You can stimulate his appetite by offering canned foods that you’ve warmed slightly in the microwave – this intensifies the smell and encourages them to eat. You can also flavor his water with a small amount of chicken broth or clam juice. Put him in the bathroom when you take a shower or run a humidifier to get some steam in the air and soothe his nasal passages. And you can use children’s saline nose drops – Little Noses is a brand I like – to clean dried debris from the nose.

If the discharge becomes cloudy, yellow, or green, I’m sorry but this indicates bacterial infection and he needs to see a vet.

Q. My cat has a runny nose along with runny eyes. Should I worry?
ANSWER : A. Runny noses and eyes are common disorders in cats, and are usually a sign of an underlying condition. The most common one being an Upper Respiratory Infection.

This condition, also known as “cat flu”, is seen most often in kittens. It is caused by one of several viruses or bacteria and common symptoms include a runny nose, runny eyes, sneezing, wheezing and congestion.

In some cases, the discharge may change color to greenish or yellow, indicating a secondary infection. Cats that are in high stress environments or in contact with other cats are most likely to get URIs.

At home, be sure to keep your cat eating and drinking to prevent dehydration. You can also use a warm washcloth to remove any debris from the eyes or nose that is making seeing or breathing difficult.

Finally, keep in mind that if the symptoms continue for more than a day or two, the discharge becomes green or yellow, or your cat appears to be feverish or in distress, veterinary care should be sought without further delay.
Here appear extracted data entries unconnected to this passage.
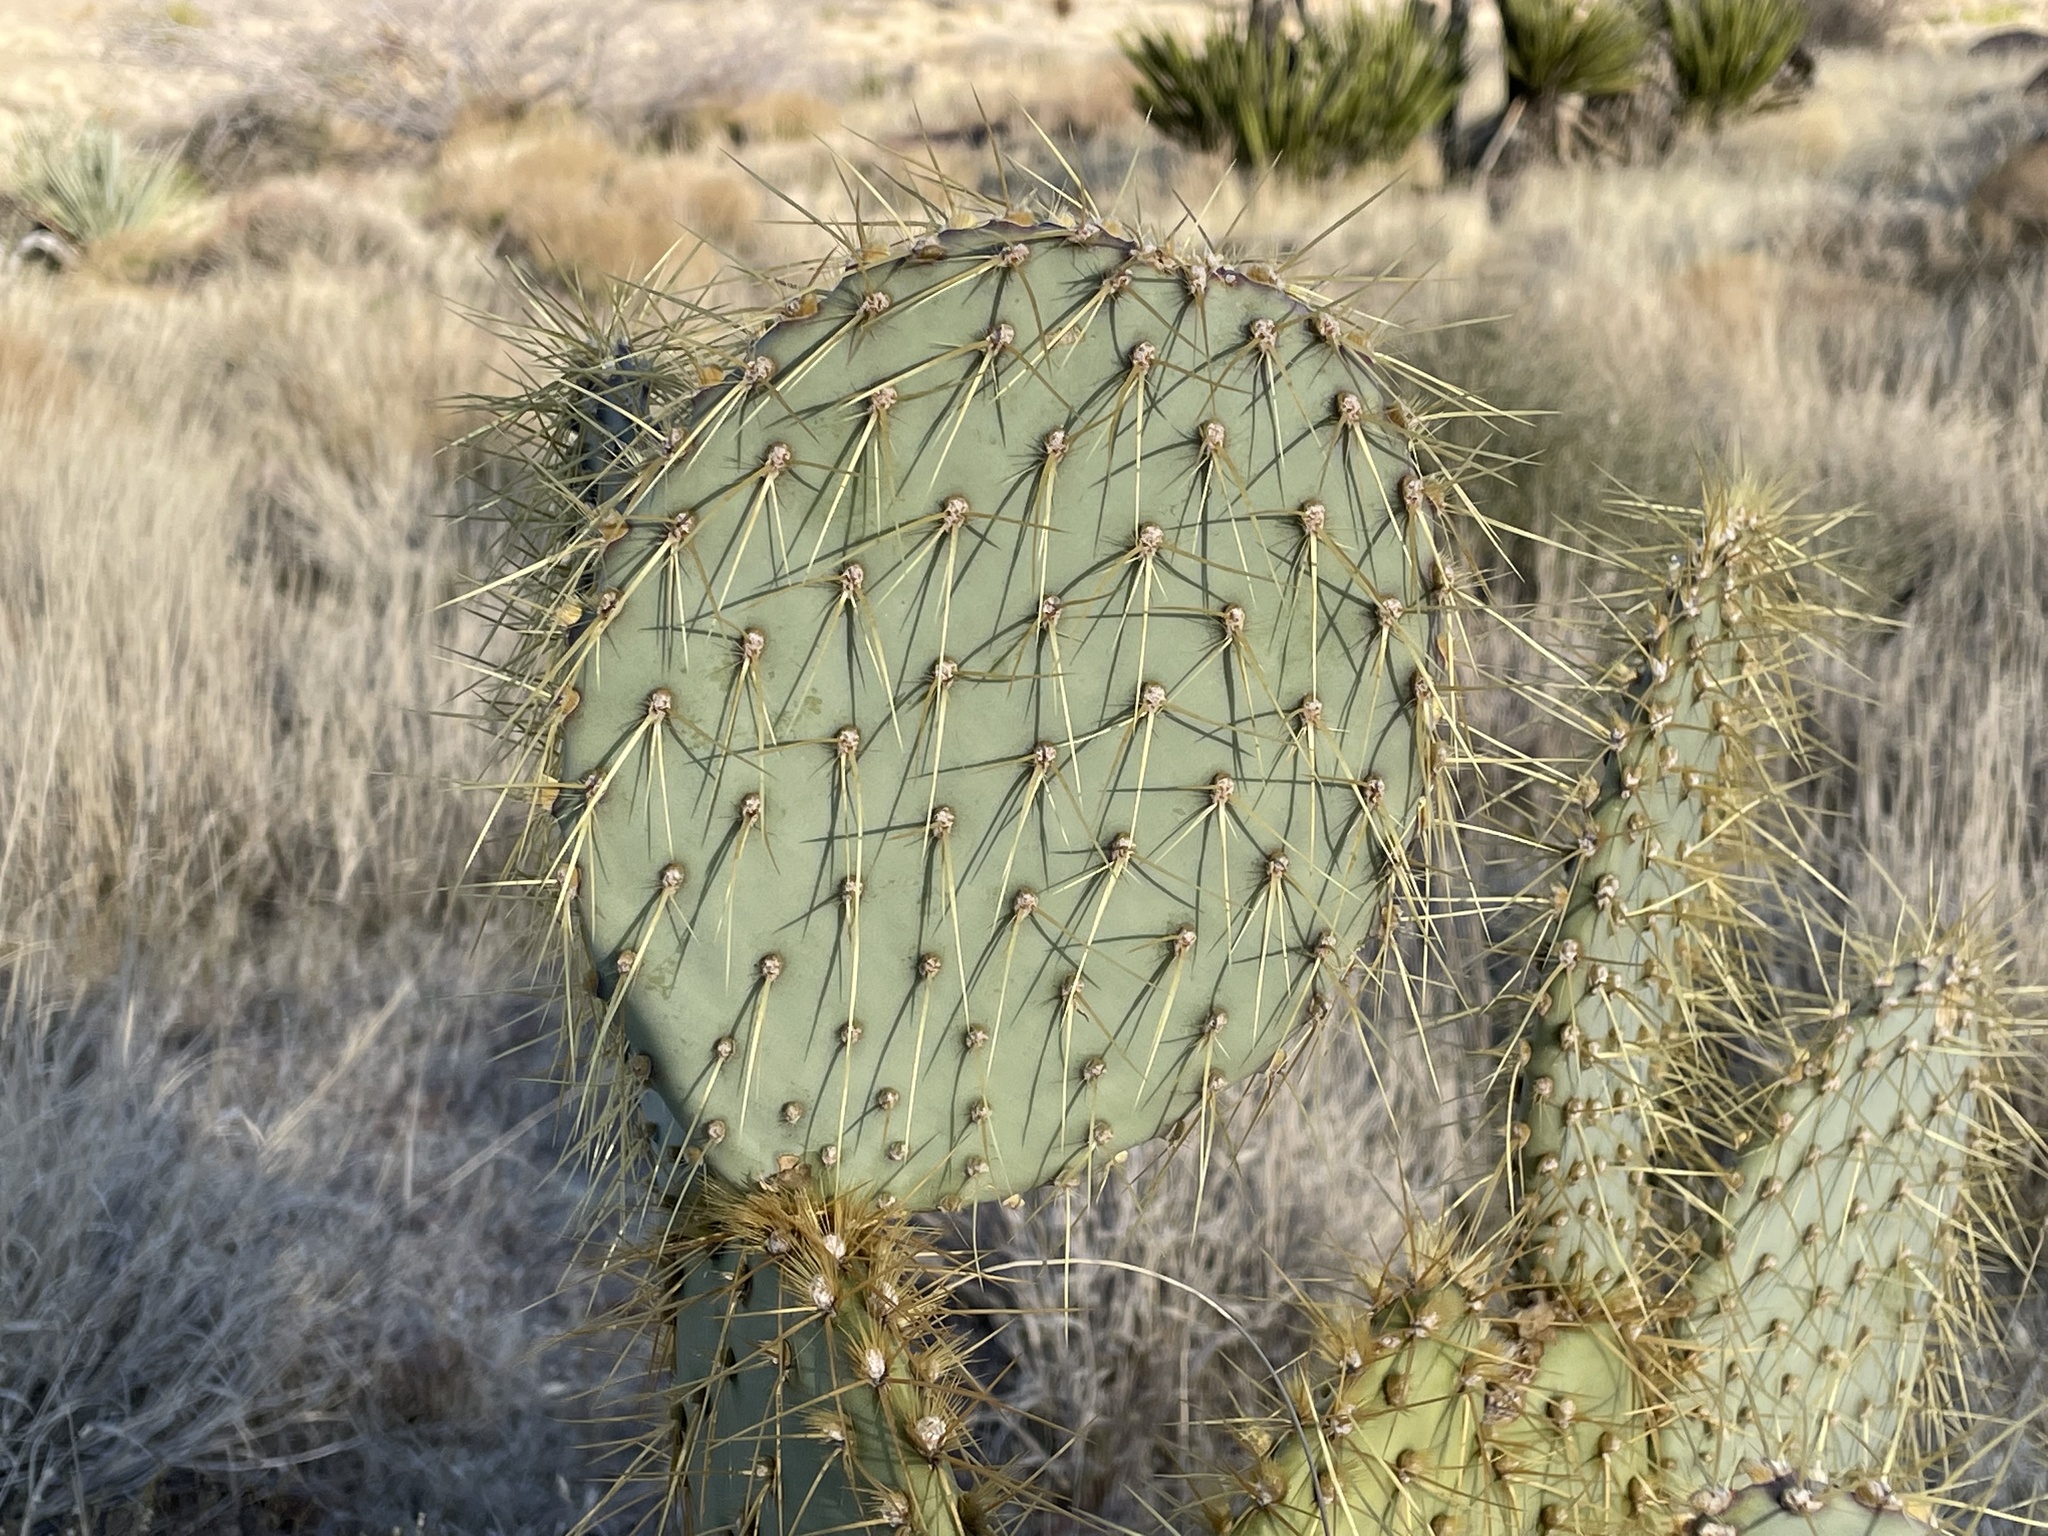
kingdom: Plantae
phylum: Tracheophyta
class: Magnoliopsida
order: Caryophyllales
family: Cactaceae
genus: Opuntia
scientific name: Opuntia chlorotica
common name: Dollar-joint prickly-pear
Q. Our 8 year old Chocolate Lab started sneezing. Violent sneezing; 8 – 15 sneezes. No mucus, no phlegm, she rubs one side of her head & eye is red.
ANSWER : A. Dogs can definitely get allergies to things in the air, so the sneezing, itchiness and red eye could be caused by that. They can also “snork” stuff up their noses – I’ve seen dogs do it with kibble, believe it or not – that then get stuck above the soft palate and cause violent sneezing attacks. Plant material can get inhaled and stuck as well.

Dogs can also get chronic rhinitis (inflammation of the nasal passages) due to infectious (viruses, bacteria, even parasites) causes or immune-mediated causes. Your vet should be able to tell you more after an exam and some testing. She may benefit from anti-histamines or other drugs, but it’s important to figure out the cause so that appropriate treatment can be determined.